Question

What is the mass of precipitate formed when 50 ml of 16.9% w/v solution of AgNO3 is mixed with 50 ml of 5.8% w/v NaCl solution?

Answer 1

Well, `"w/v"-="Mass of solute"/"Volume of solution"`, we should get over `7*g` of silver chloride.

Explanation:

And thus `"mass of silver nitrate"=16.9%xx50*mL=8.45*g`.

And this represents a molar quantity of `(8.45*g)/(169.87*g*mol^-1)`

`=0.0497*mol`, with respect to `AgNO_3`.

Likewise `"mass of sodium chloride"=5.8%xx50*mL=2.90*g`.

And this represents a molar quantity of `(2.90*g)/(58.44*g*mol^-1)`

`=0.0497*mol` with respect to `NaCl`.

Clearly the reagents are present in 1:1 molar ratio. The reaction that occurs in solution is the precipitation of a curdy white mass of `AgCl(s)`, i.e. and we represent this reaction by the net ionic equation.....

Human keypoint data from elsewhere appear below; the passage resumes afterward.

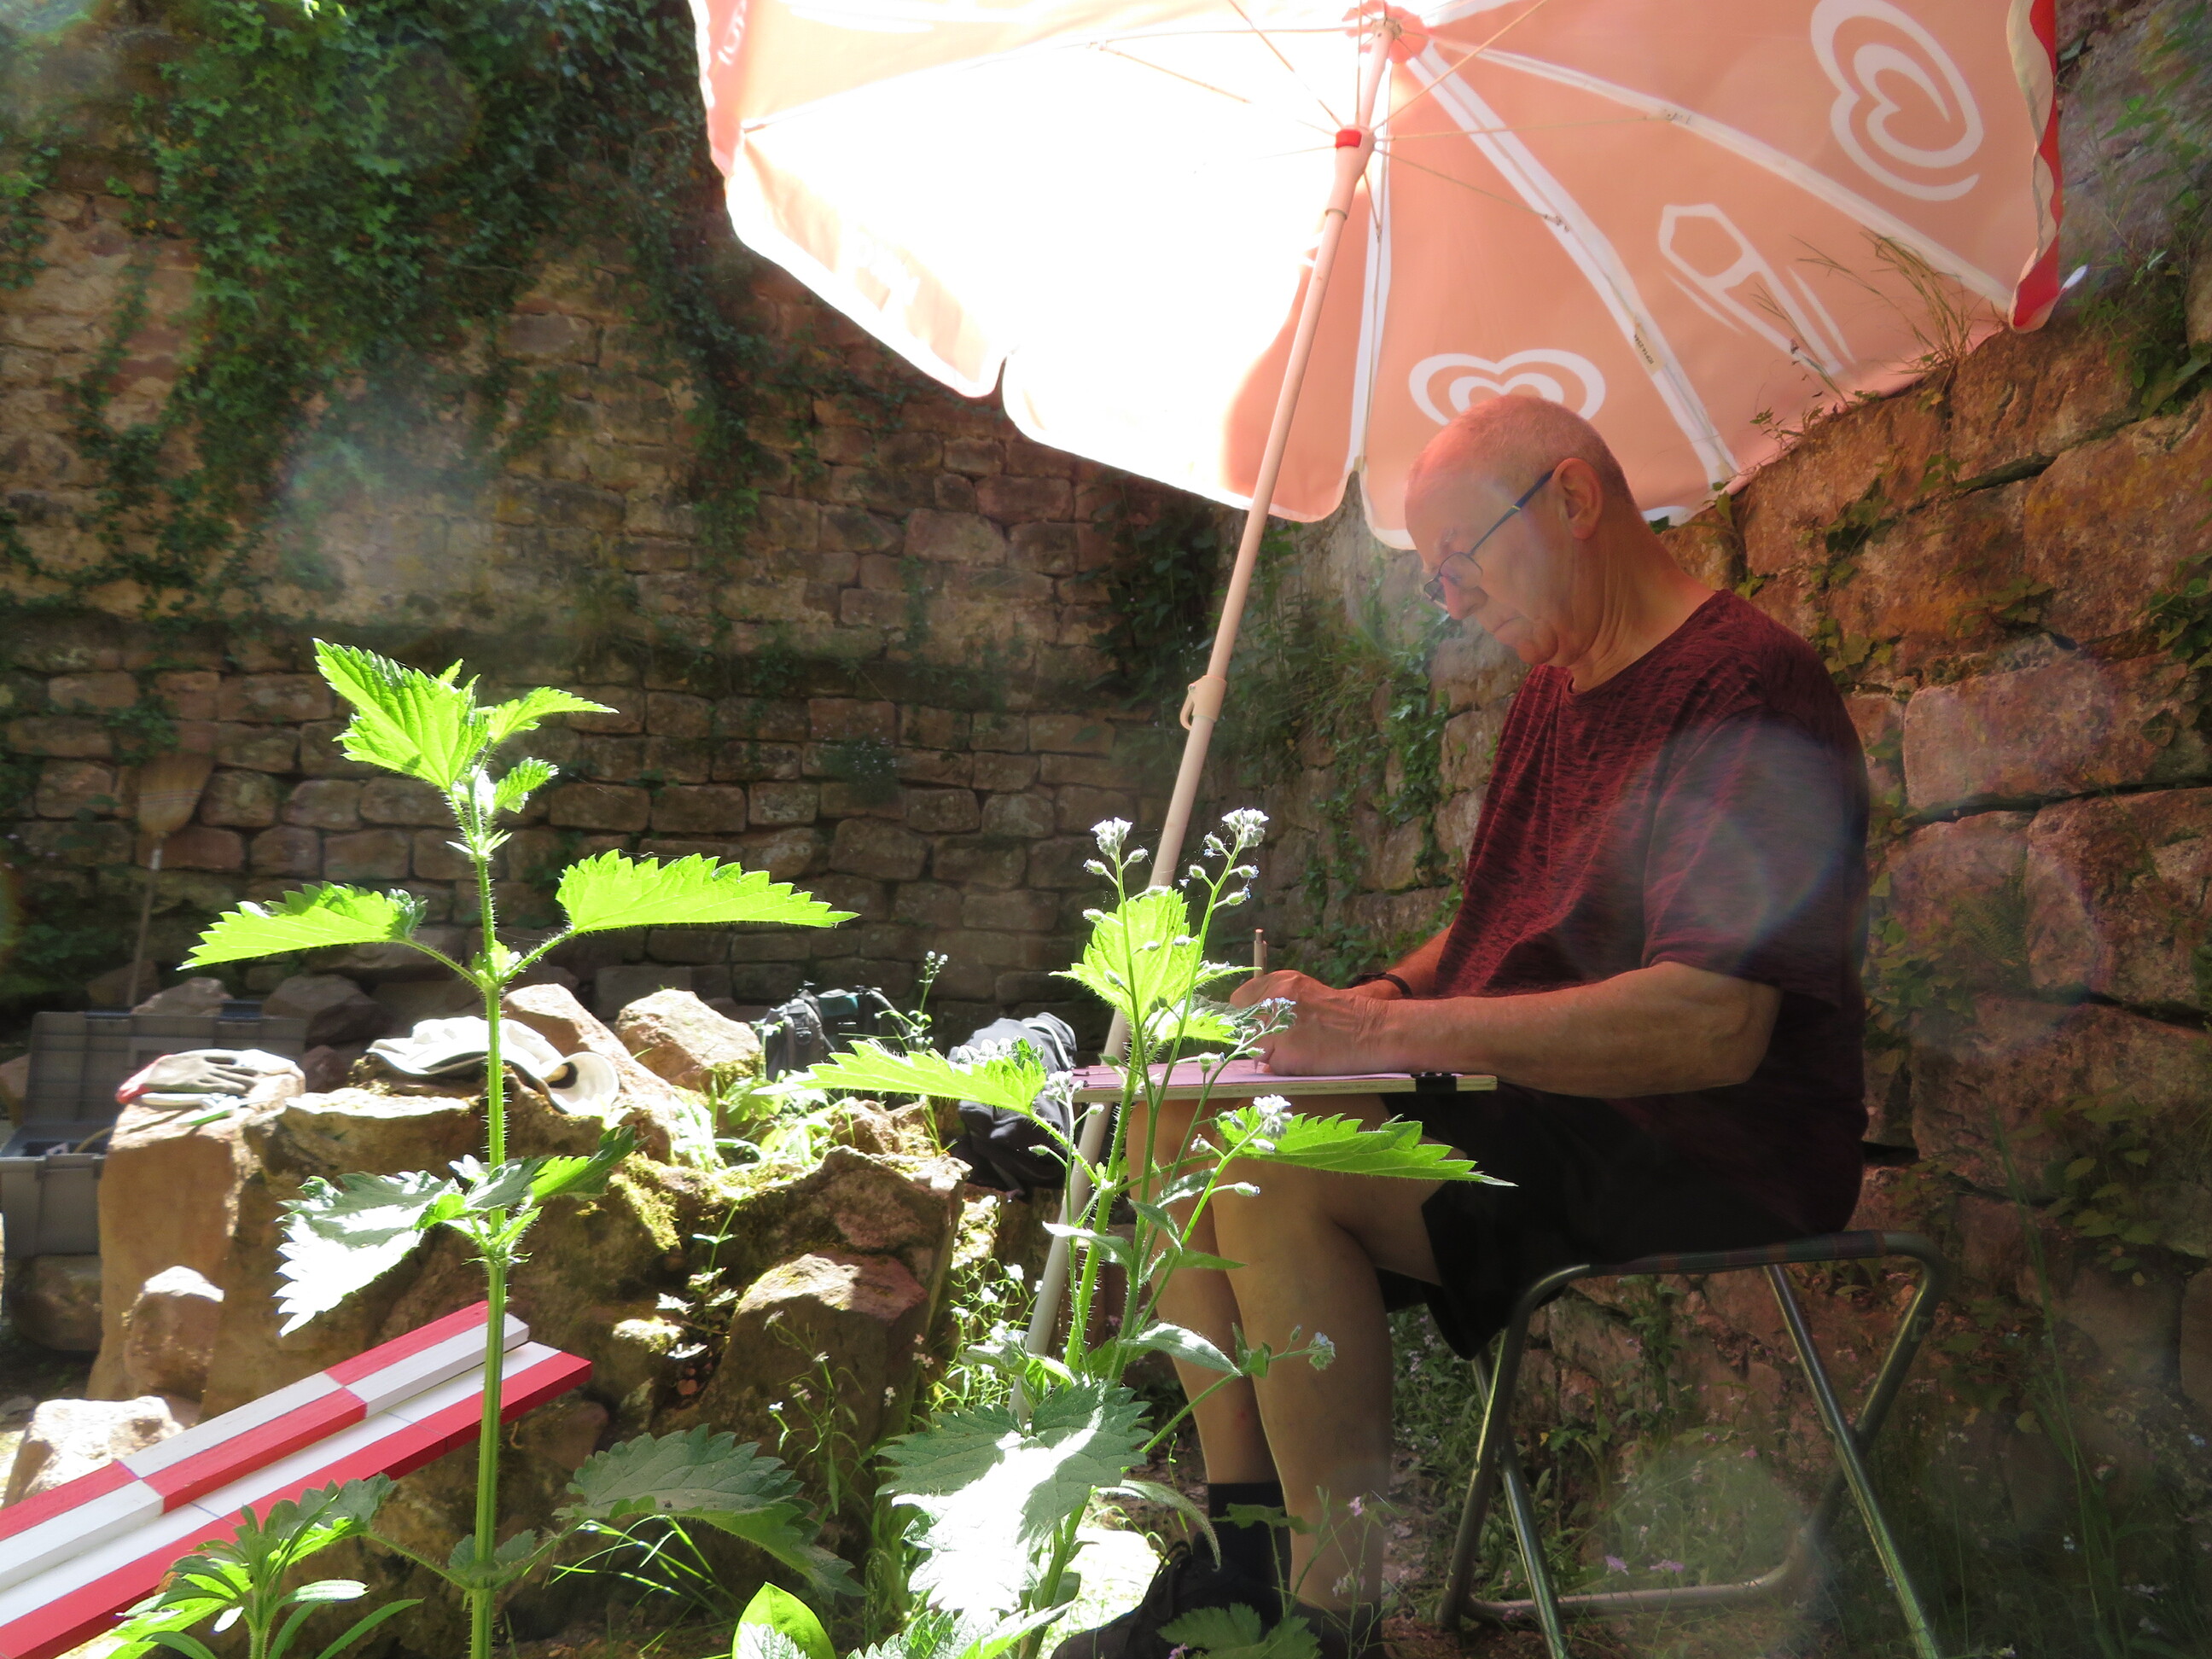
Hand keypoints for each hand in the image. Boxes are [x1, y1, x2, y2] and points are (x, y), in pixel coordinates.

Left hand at [1230, 971, 1390, 1074]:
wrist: (1372, 1031)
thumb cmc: (1343, 1016)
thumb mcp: (1306, 994)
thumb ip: (1277, 1003)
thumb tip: (1251, 1023)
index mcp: (1279, 982)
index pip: (1239, 999)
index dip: (1249, 1016)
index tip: (1261, 1025)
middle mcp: (1274, 999)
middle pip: (1244, 1026)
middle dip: (1258, 1036)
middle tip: (1287, 1042)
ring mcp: (1277, 1025)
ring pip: (1255, 1048)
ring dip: (1272, 1054)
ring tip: (1300, 1050)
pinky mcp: (1284, 1052)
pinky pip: (1272, 1065)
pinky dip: (1285, 1067)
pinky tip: (1306, 1059)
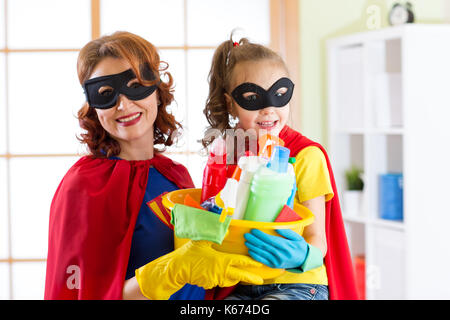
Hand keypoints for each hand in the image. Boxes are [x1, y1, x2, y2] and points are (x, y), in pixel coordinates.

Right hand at [135, 240, 263, 299]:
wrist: (177, 269)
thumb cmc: (189, 254)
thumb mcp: (202, 241)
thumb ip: (214, 235)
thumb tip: (225, 229)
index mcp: (221, 260)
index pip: (240, 261)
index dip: (251, 262)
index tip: (260, 263)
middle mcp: (220, 272)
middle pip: (240, 276)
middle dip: (251, 278)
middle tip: (260, 280)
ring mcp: (215, 279)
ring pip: (229, 279)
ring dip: (234, 277)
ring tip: (238, 273)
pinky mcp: (209, 284)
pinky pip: (219, 281)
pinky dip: (221, 278)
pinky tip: (217, 272)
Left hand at [244, 229, 308, 268]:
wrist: (304, 260)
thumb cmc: (299, 246)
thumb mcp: (297, 237)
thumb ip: (287, 232)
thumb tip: (276, 227)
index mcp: (286, 246)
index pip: (270, 240)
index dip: (261, 235)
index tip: (254, 230)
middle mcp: (280, 254)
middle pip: (264, 246)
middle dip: (254, 240)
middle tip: (246, 234)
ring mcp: (277, 261)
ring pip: (262, 253)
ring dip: (253, 247)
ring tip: (246, 241)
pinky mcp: (274, 266)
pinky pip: (263, 261)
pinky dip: (255, 256)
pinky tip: (250, 251)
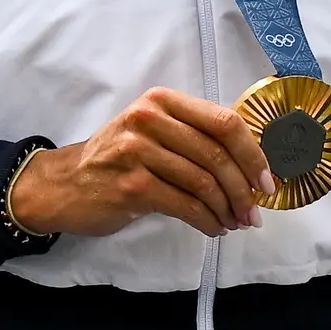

`Ag^(+) + Cl^(-)rarrAgCl(s)darr`

Of course the complete reaction is....

`AgNO_3(aq) + NaCl(aq) rarr AgCl(s)darr + NaNO_3(aq)`, i.e. sodium nitrate remains in solution and can be separated (with effort) from the precipitate.

And given the stoichiometry, we gets `0.04974*molxx143.32*g*mol^-1=7.11*g`.

Of course a material such as silver halide would be very hard to isolate. Particle size is very small; it is likely to clog the filter, and filter very slowly; and moreover `AgCl` is photoactive, and would decompose under light.